Horizon 2020 votes in ITRE (open access, open innovation)

Me and the colleagues are voting on those legislative files which will create the next European research framework program, Horizon 2020. It is five or six legislative files, all of which regulate different aspects of European research and strive for excellence. The parliament has had very extensive discussions this year on open access (to research publications or to research data) and open innovation.

Now, most of our discussions have been very productive. The industry and research committe, ITRE, has been considerably more careful than I would have liked with respect to open acess to data, and the majorities have not been in favour of strong transparency requirements for entities dealing with public money and intellectual property rights, but rather optional or preferred transparency mechanisms. Still, in the end most of the committee reports decided not to stop any ongoing trials for open access to data, and to endorse the open access to publications.
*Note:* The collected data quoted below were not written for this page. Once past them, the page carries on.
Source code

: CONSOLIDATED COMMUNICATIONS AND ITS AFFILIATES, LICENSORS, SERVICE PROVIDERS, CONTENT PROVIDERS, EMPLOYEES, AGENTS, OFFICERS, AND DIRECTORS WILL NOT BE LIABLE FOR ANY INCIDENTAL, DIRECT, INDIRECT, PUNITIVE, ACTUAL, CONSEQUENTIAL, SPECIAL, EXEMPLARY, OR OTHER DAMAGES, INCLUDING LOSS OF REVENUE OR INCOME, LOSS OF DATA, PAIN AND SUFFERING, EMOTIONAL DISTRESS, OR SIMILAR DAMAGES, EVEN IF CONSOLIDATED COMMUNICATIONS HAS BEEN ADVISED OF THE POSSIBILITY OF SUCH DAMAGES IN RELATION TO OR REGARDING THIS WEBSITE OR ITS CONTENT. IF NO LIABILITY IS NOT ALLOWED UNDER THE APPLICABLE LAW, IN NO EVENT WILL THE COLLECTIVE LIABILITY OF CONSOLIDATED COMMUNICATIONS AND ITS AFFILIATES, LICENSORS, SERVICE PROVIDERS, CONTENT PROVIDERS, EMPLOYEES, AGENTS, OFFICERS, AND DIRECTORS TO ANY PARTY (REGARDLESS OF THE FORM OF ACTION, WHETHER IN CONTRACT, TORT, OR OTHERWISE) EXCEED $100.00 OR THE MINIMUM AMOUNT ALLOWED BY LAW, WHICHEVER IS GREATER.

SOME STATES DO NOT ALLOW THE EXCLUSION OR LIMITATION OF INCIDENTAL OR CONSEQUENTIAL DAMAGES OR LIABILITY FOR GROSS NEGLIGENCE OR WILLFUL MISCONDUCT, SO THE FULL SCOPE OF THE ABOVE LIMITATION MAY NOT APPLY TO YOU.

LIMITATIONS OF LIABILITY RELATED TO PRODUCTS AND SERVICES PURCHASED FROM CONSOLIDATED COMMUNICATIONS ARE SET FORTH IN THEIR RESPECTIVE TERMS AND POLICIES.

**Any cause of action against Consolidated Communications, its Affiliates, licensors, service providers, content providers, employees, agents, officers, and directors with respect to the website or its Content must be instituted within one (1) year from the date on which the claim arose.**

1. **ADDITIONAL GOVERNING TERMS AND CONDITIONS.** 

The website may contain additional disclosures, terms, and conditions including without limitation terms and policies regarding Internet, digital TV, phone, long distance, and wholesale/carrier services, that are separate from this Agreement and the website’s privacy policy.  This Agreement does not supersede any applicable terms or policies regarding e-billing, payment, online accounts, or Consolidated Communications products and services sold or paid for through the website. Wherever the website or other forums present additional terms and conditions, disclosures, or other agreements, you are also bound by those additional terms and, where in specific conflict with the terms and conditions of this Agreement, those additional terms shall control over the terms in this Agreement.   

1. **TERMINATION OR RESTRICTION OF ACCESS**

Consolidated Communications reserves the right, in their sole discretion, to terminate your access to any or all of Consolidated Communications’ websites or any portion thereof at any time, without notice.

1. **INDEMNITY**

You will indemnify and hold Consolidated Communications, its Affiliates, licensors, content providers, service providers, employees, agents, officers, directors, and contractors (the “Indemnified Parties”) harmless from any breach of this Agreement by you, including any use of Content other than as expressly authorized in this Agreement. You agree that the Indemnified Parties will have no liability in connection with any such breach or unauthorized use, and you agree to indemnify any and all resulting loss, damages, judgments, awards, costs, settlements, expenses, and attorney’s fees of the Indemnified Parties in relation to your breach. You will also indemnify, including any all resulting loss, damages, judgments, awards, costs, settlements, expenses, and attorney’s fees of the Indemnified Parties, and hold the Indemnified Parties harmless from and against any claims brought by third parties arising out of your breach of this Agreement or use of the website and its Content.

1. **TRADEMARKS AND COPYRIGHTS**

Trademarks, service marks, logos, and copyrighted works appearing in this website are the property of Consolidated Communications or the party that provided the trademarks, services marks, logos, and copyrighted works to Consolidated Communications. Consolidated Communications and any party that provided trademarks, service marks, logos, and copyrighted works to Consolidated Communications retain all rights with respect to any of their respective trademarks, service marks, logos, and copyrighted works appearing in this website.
The legislative file on Horizon 2020 called "Rules of Participation", the law which establishes under which conditions under which people can participate or apply for money from the research framework program, turned out relatively ghastly. I had hoped for establishment of open acess terms and dissemination at the start of the program, with dissemination and open access being, in terms, obligatory with the possibility of a short exclusivity retention period. Industry lobbies said that they in principle would prefer an option to have exclusive access to research data for periods as short as 6 months up to a year, but made no claims that exclusive access would be needed for eternity. The rapporteur instead advocated a line where all open access and dissemination is optional, and where terms of dissemination do not have to be put down before the grant is granted. The rapporteur, a German conservative, won - even though his position was far away both from researchers, industry lobbyists and members of his own political group, not to mention his government.

In the legislative file on centers of excellence in the European Union, the committee decided to reject, with a very minute majority, the proposals to establish transparency requirements for IPR management in research projects funded by public money. The closest analogy I can think of is the mobile phone wars or the Sony/LG case from the Netherlands on gaming consoles a couple of years back: it was uncertain whether or not there were patents covering the standard bearing technologies and if so which patents these would be or how they should be licensed easily. In the mobile and gaming console cases, of course the IPRs were (probably) mostly produced through private investments (this is of course a matter of definition), so it is different - one would think we would be more keen on having transparency in the cases where we've used public money to make the IPRs.

Now, it is looking unlikely that there are any opportunities for us to remedy these short-comings of the H2020 reports in terms of information management. The only reason one could want the terms that we approved today with a minute majority today, is that one wants to make the argument in the budget negotiations that the Rules of Participation are really bad and that therefore the research budget can be cut. There are no other logical explanations that I can find, because open access and transparency in patent thickets, or obligatory patent pools, for instance, are useful requirements that would kind of help industry and the European economy, not to mention researchers.